Котомки тут, фуфайка на колодине, а сына нет. Анисим переобулся в настывшие за ночь и холодящие ноги бродни и негромко позвал:
– Гриша! Сын! В прятки играть будем?! – Но увидел, что на месте нет ружья, и направился по Гришиному следу. Не прошел он и ста метров, как обнаружил след росомахи. Анисим скрадом двинулся по нему. С макушек деревьев уже сошла позолота, черная крона леса по всему распадку светилась и сверкала радужными всполохами. Совсем рядом грохнул выстрел. Гулко разорвало густой, настоянный на смоле воздух, эхо прокатилось по гребню горы и, застревая в распадке, еще долго урчало. Анисим кинулся на выстрел.
– Ты кого, сын?
– Медведя, кого еще, – не сразу отозвался Гриша. – Вон за тем кустом был. – Анисим осмотрел куст.
– Убежала шуба, – с сожалением сказал он.
– Зацепил я его, папань. Надо идти по следу, – готово предложил Гриша.
– Не угнаться за росомахой.
– Росомаха? – переспросил Гриша. – А я думал, медведь. Лапа во! Смотри.
– Серьезный зверь. Похитрее медведя. – И, скосив глаза на ружье, спросил сына: – Бьет-то как?
– В ухе зазвенело. Садануло…
– Неплохое ружье.
– Давай выстрелим в затеску, проверим, как ляжет пуля.
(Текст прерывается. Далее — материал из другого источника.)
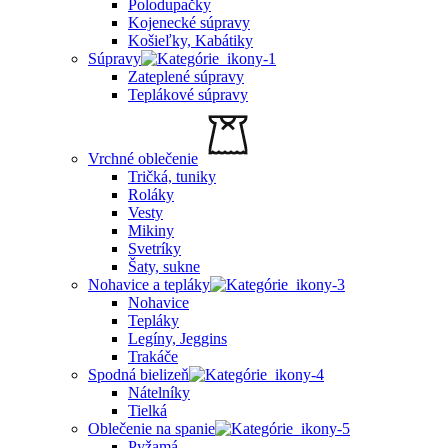
Polodupačky
Kojenecké súpravy
Košieľky, Kabátiky
Súpravy
Zateplené súpravy
Teplákové súpravy
Vrchné oblečenie
Tričká, tuniky
Roláky
Vesty
Mikiny
Svetríky
Šaty, sukne
Nohavice a tepláky
Nohavice
Tepláky
Legíny, Jeggins
Trakáče
Spodná bielizeň
Nátelníky
Tielká
Oblečenie na spanie
Pyžamá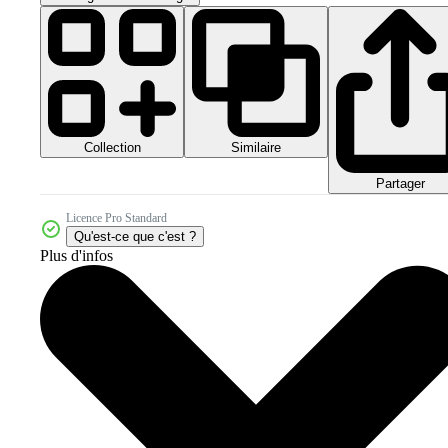
Collection
Similaire
Partager
Licence Pro Standard
Qu'est-ce que c'est ?
Plus d'infos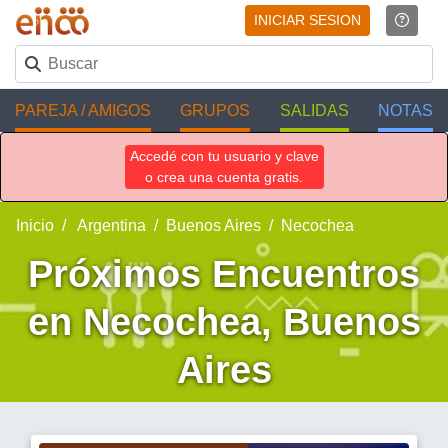
INICIAR SESION
PAREJA / AMIGOS
GRUPOS
SALIDAS
NOTAS
Accedé con tu usuario y clave
o crea una cuenta gratis.
Inicio
Argentina
Buenos Aires
Necochea
Próximos Encuentros
en Necochea, Buenos
Aires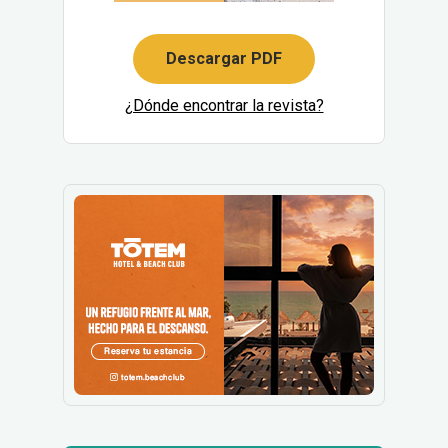
Descargar PDF
¿Dónde encontrar la revista?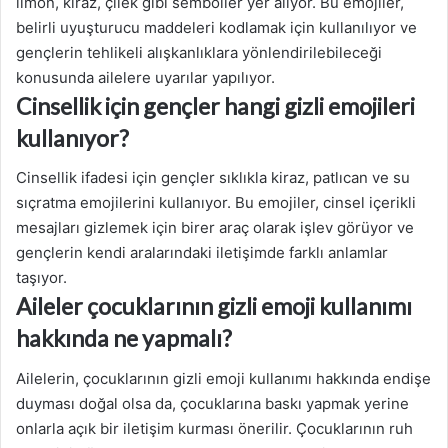
limon, kiraz, çilek gibi semboller yer alıyor. Bu emojiler,
belirli uyuşturucu maddeleri kodlamak için kullanılıyor ve
gençlerin tehlikeli alışkanlıklara yönlendirilebileceği
konusunda ailelere uyarılar yapılıyor.
Cinsellik için gençler hangi gizli emojileri
kullanıyor?
Cinsellik ifadesi için gençler sıklıkla kiraz, patlıcan ve su
sıçratma emojilerini kullanıyor. Bu emojiler, cinsel içerikli
mesajları gizlemek için birer araç olarak işlev görüyor ve
gençlerin kendi aralarındaki iletişimde farklı anlamlar
taşıyor.
Aileler çocuklarının gizli emoji kullanımı
hakkında ne yapmalı?
Ailelerin, çocuklarının gizli emoji kullanımı hakkında endişe
duyması doğal olsa da, çocuklarına baskı yapmak yerine
onlarla açık bir iletişim kurması önerilir. Çocuklarının ruh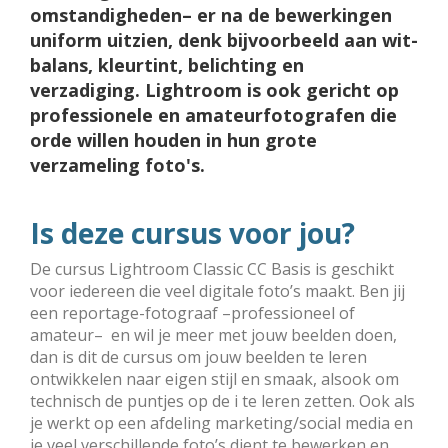
omstandigheden– er na de bewerkingen
uniform uitzien, denk bijvoor­beeld aan wit­
balans, kleurtint, belichting en
verzadiging. Lightroom is ook gericht op
professionele en amateurfotografen die
orde willen houden in hun grote
verzameling foto's.
Is deze cursus voor jou?
De cursus Lightroom Classic CC Basis is geschikt
voor ieder­een die veel digitale foto’s maakt. Ben jij
een reportage-fotograaf –professioneel of
amateur– en wil je meer met jouw beelden doen,
dan is dit de cursus om jouw beelden te leren
ontwikkelen naar eigen stijl en smaak, alsook om
technisch de puntjes op de i te leren zetten. Ook als
je werkt op een afdeling marketing/social media en
je veel verschillende foto’s dient te bewerken en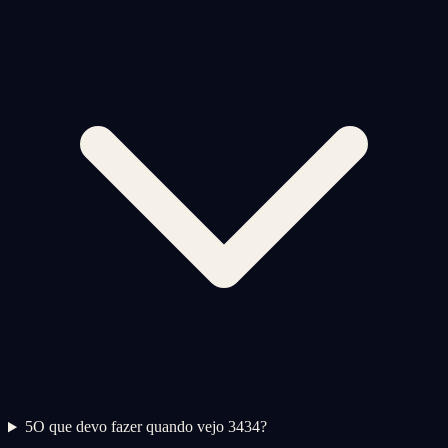
5
O que devo fazer quando vejo 3434?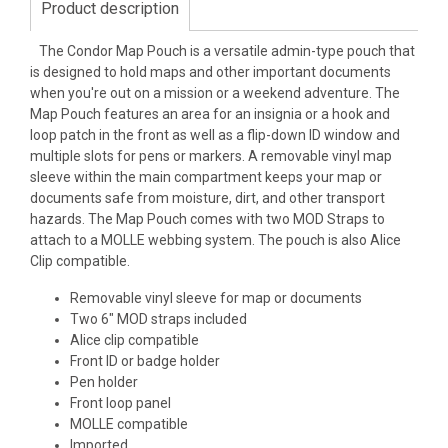
Product description
The Condor Map Pouch is a versatile admin-type pouch that
is designed to hold maps and other important documents
when you're out on a mission or a weekend adventure. The
Map Pouch features an area for an insignia or a hook and
loop patch in the front as well as a flip-down ID window and
multiple slots for pens or markers. A removable vinyl map
sleeve within the main compartment keeps your map or
documents safe from moisture, dirt, and other transport
hazards. The Map Pouch comes with two MOD Straps to
attach to a MOLLE webbing system. The pouch is also Alice
Clip compatible.
Removable vinyl sleeve for map or documents
Two 6" MOD straps included
Alice clip compatible
Front ID or badge holder
Pen holder
Front loop panel
MOLLE compatible
Imported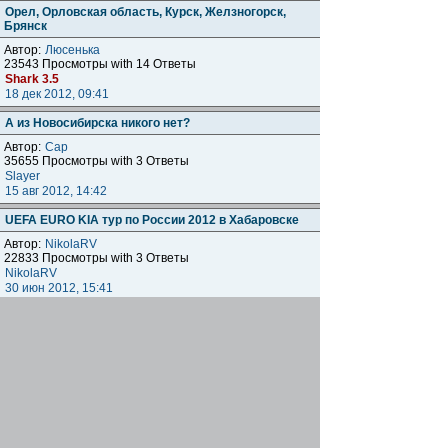
Орел, Орловская область, Курск, Желзногорск,
Брянск
Автор:
Люсенька
23543 Просмотры with 14 Ответы
Shark 3.5
18 дек 2012, 09:41
А из Новосибирска никого нет?
Автор:
Cap
35655 Просмотры with 3 Ответы
Slayer
15 авг 2012, 14:42
UEFA EURO KIA тур по России 2012 в Хабаровске
Автор:
NikolaRV
22833 Просмотры with 3 Ответы
NikolaRV
30 июн 2012, 15:41
Ростов и Ростовская область
Автор:
Rostov Kot
28737 Просмотры with 17 Ответы
Namtar
22 май 2012, 11:40
Куряне есть?
Автор:
MAX F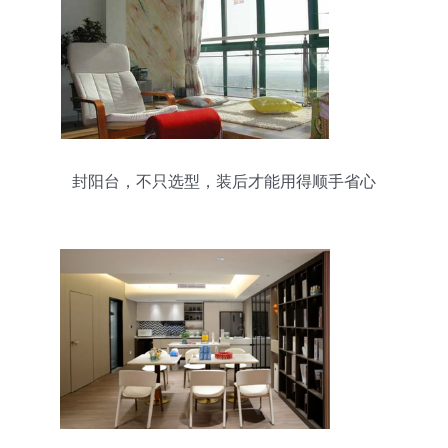
封阳台，不只选型，装后才能用得顺手省心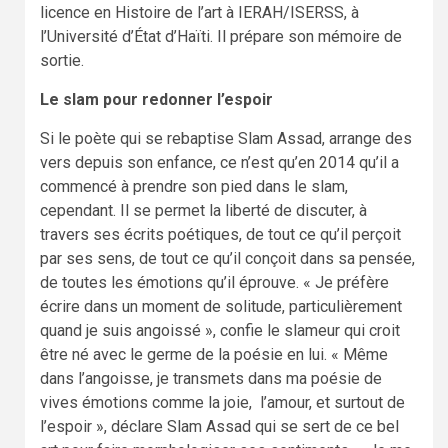
licence en Histoire de l’art à IERAH/ISERSS, à
l’Université d’État d’Haïti. Il prépare son mémoire de
sortie.
Le slam pour redonner l’espoir
Si le poète qui se rebaptise Slam Assad, arrange des
vers depuis son enfance, ce n’est qu’en 2014 qu’il a
commencé à prendre son pied dans le slam,
cependant. Il se permet la liberté de discuter, à
travers ses écrits poétiques, de tout ce qu’il perçoit
par ses sens, de tout ce qu’il conçoit dans sa pensée,
de toutes les émotions qu’il éprouve. « Je préfère
écrire dans un moment de solitude, particulièrement
quand je suis angoissé », confie le slameur qui croit
être né avec le germe de la poésie en lui. « Même
dans l’angoisse, je transmets dans ma poésie de
vives émotions comme la joie, l’amour, et surtout de
l’espoir », déclare Slam Assad qui se sert de ce bel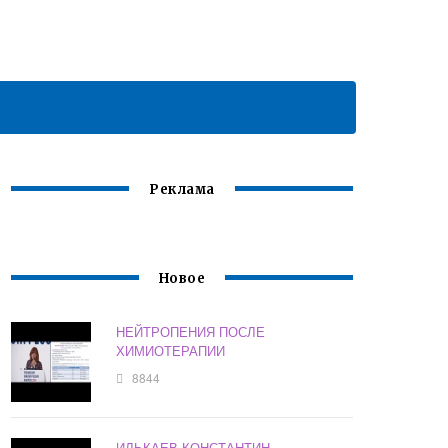
Реклама
Новое
НЕЙТРОПЕНИЯ ПОСЛЕ
ХИМИОТЕРАПИИ
8844
ИЛЬКАЕВ КОНСТАНТИН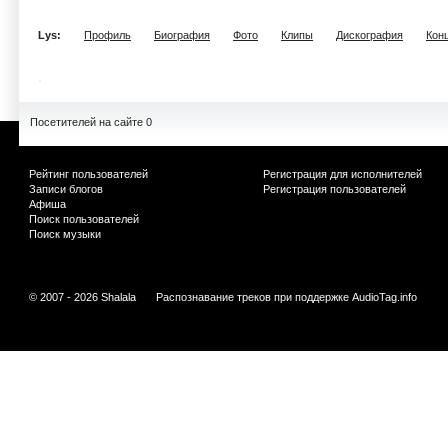
Lys:
Профиль
Биография
Фото
Клипы
Дискография
Кон
Посетителей на сайте 0
Рейтинг пользователей
Регистрация для исполнителей
Записи блогов
Регистрация пользователей
Афиша
Поиск пользователей
Поиск музыки
© 2007 - 2026 Shalala
Распознавание треков при поддержке
AudioTag.info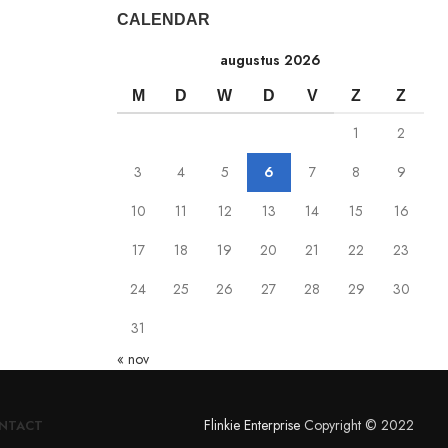
CALENDAR
augustus 2026
M
D
W
D
V
Z
Z
1
2
3
4
5
6
7
8
9
10
11
12
13
14
15
16
17
18
19
20
21
22
23
24
25
26
27
28
29
30
31
« nov
Flinkie Enterprise
Copyright © 2022
NTACT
– Подвернется случай, пристреляем, а так чего палить… Как еще эта росомаха наши котомки ночью не распотрошила, – с запозданием забеспокоился Анисим. – Пакостливая животина, спасу нет. – Анисим взял ружье из рук Гриши, ствол еще теплым был, перезарядил, ружье вернул. – Поднимемся на взгорок да вернемся, – предложил Анисим. И они пошли рядом.
– Ты, папань, начал про росомаху, доскажи.
– А, пакость, она и есть пакость. Помню, на лесосеке дело было, повадилась к нам росомаха, так хватили мы с ней мурцовки. Не через дверь, так через окно, а то и через трубу проникнет в зимовье. Решили мы изловить пакостника. Поручили это дело мне. Каких я только ловушек ни придумывал, – продолжал Анисим, – не могу поймать и все. Ребята уж надо мной подсмеиваются, не заодно ли мы со зверем. Однажды попала мне на глаза фляга, компот в ней студили. Дай, думаю, насторожу эту флягу.
– Да ну? – загорелись глаза у Гриши. – Неужто во флягу залезла?
– Залезла, – засмеялся Анисим. – Размочил я урюк и приклеил на дно фляги, чтобы не вытряхнула. Оставил флягу у порога в зимовье, а сам пошел сеть потрясти. Сижу, выбираю рыбу, слышу, гремит. Ага, думаю, клюнула голубушка. Прибегаю к зимовью, так и есть: кружит зверь с флягой на голове. А у меня и аркан на тот случай приготовлен. Заарканил росомаху…
– А потом?
– Потом? Всыпали горячих и отпустили, думали, больше не придет.
– Пришла?
– Была. Да еще в отместку, что ли, и продукты съела, и постели в мелкие клочья изодрала, – закончил рассказ Анисим. – А денек-то, Гриша, а? Воздух-то звенит. Повернем, однако, переобуемся да побежим. – Вернулись к колодине. Гриша снял носки, сунул их в мешок, подвернул портянки, натянул бродни, но идти не торопился.
– Папань, а ты не рассказал, каких горячих присудили росомахе. Пороли?
– Всыпали…
– Надо было приручить. Чего ж бить-то. Хоть и зверь, а отомстит…
– Мстить-то за что? Кто кому должен мстить? Она же первая пакостить стала.
– Тогда квиты, – сделал вывод Гриша. – Вы ей горячих, а она вам постели – спите на голых досках.
– Так и вышло, – согласился Анисим. – Спасибо этому дому. – Анисим поклонился колодине.
Гриша навьючил котомку, взял ружье, и снова в путь. Ружье Грише показалось легче и сподручнее, чем вчера, но простить себе промаха он не мог.
Гриша старался вспомнить: видал ли он мушку, когда целился? То, что ружье плясало, – это он отчетливо помнит. Из рогатки бы не промахнулся.